The Soul of the Robot
- First edition
- Author: Barrington J. Bayley
- Cover artist: Laszlo Kubinyi
- Language: English
- Genre: Science fiction
- Publisher: Doubleday
- Publication date: July 1974
- Publication place: United States
- Media type: Print (hardcover)
- Pages: 206
- ISBN: 0-385-01772-3
- Followed by: The Rod of Light

= The Soul of the Robot =

1974 novel by Barrington J. Bayley

The Soul of the Robot is the sixth science fiction novel by Barrington J. Bayley, featuring the character Jasperodus from his 1956 story "Fugitive". The book tells of Jasperodus, the only robot with a soul, as he attempts to prove that he is the equal of the humans around him. It was published in 1974 by Doubleday, with a revised version published in 1976 by Allison and Busby.
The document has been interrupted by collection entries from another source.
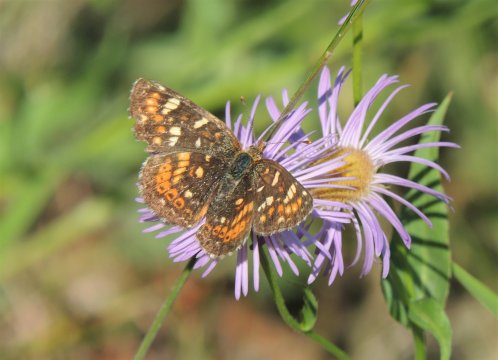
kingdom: Animalia
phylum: Arthropoda
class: Insecta
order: Lepidoptera
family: Nymphalidae
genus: Phyciodes
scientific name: Phyciodes tharos
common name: Field Crescent
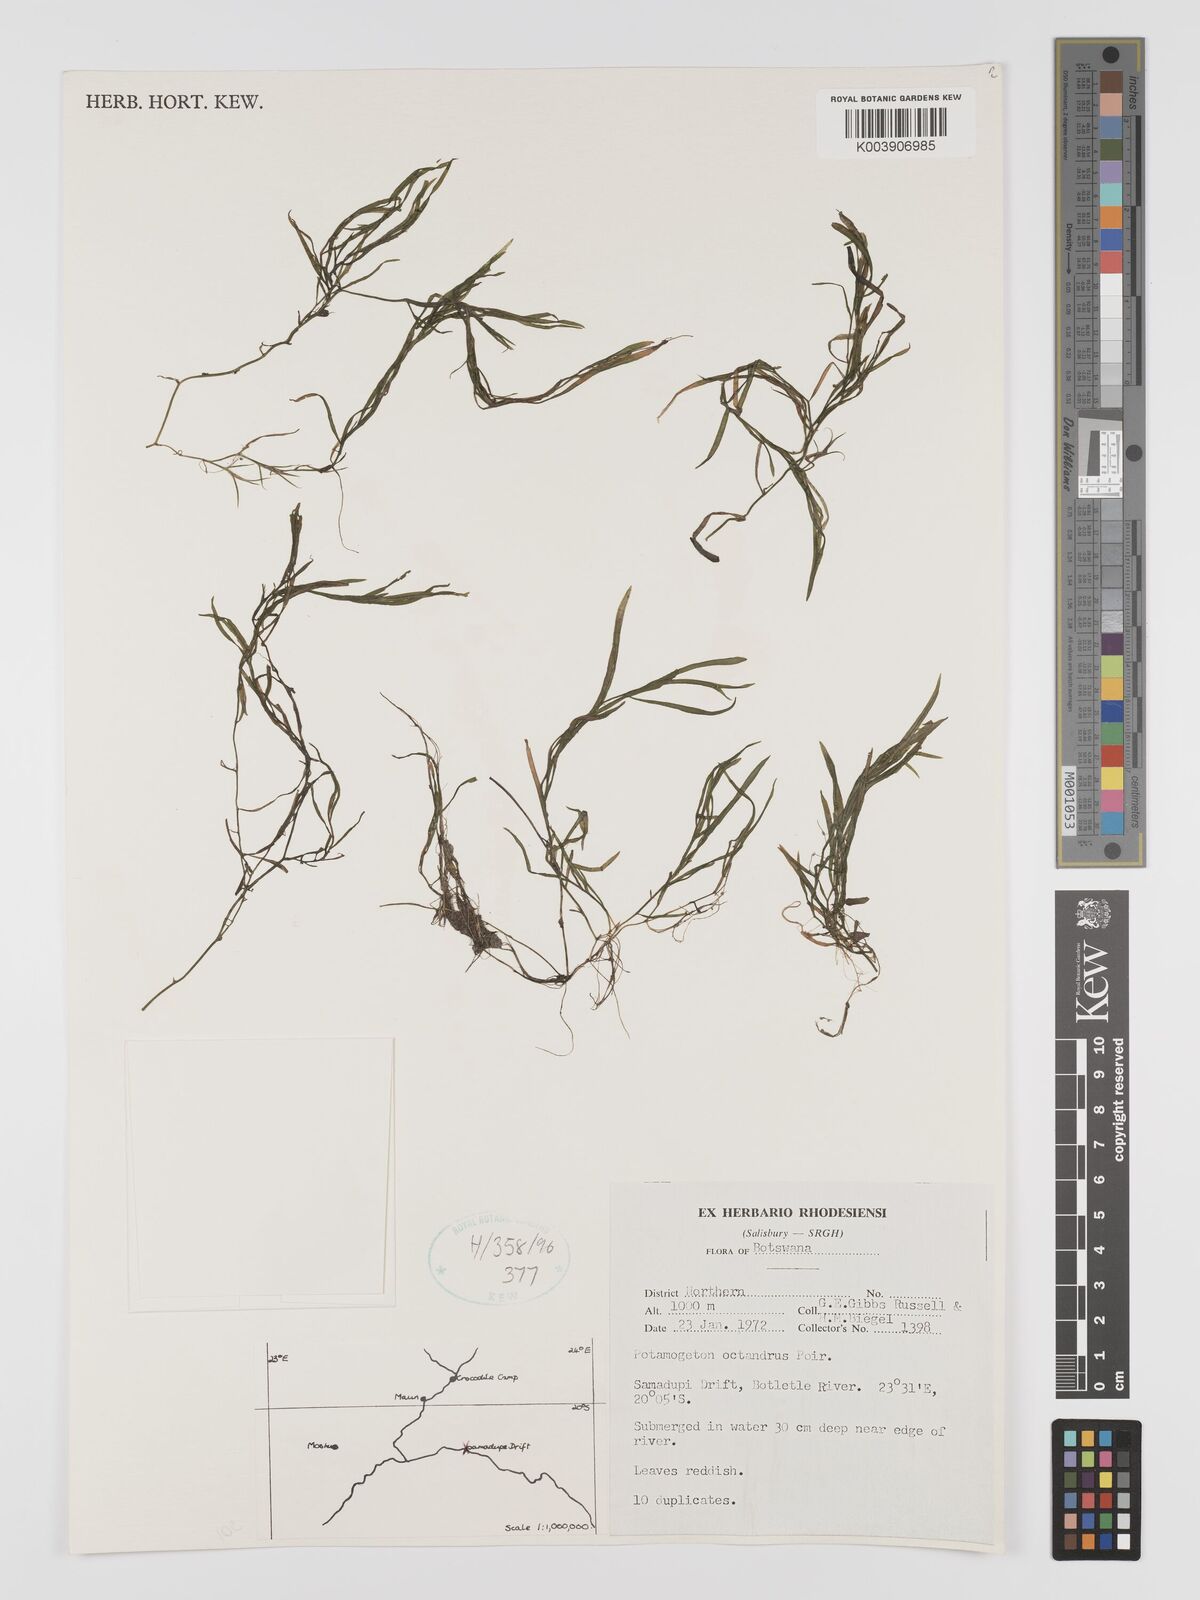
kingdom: Plantae
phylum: Tracheophyta
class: Liliopsida
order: Alismatales
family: Potamogetonaceae
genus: Potamogeton
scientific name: Potamogeton octandrus
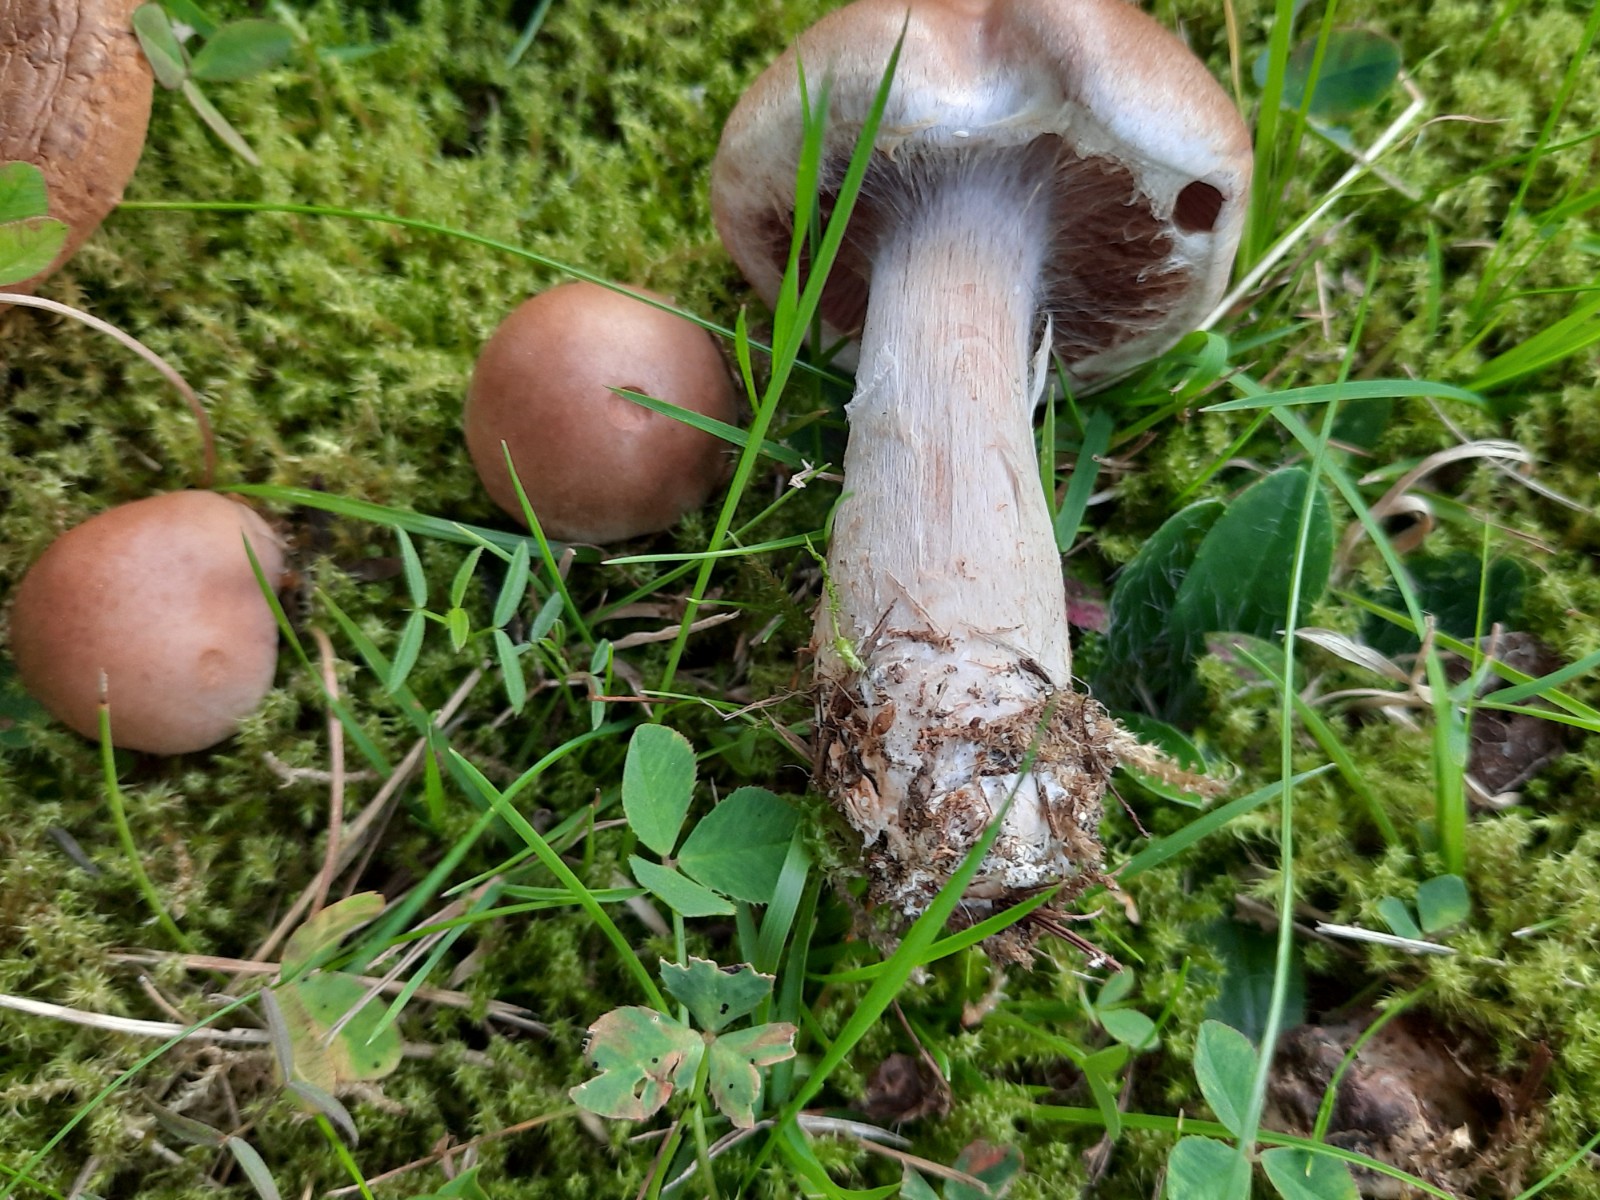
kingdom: Fungi
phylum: Basidiomycota
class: Agaricomycetes
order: Agaricales
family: Cortinariaceae
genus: Cortinarius
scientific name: Cortinarius lucorum
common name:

==Literary significance and reception==
Rhys Hughes and John Clute both felt that this was one of Bayley's lighter yet slighter works, arguing that the themes of the novel were better handled in John Sladek's Roderick.

Brian Stableford's review compared Bayley's absurd stylings with that of Alfred Jarry, concluding that the book was "thoroughly likeable."

Alastair Reynolds remembered the "massive enjoyment" he had reading the book and mentioned that Jasperodus had formed part of the inspiration for the character of Hesperus in House of Suns.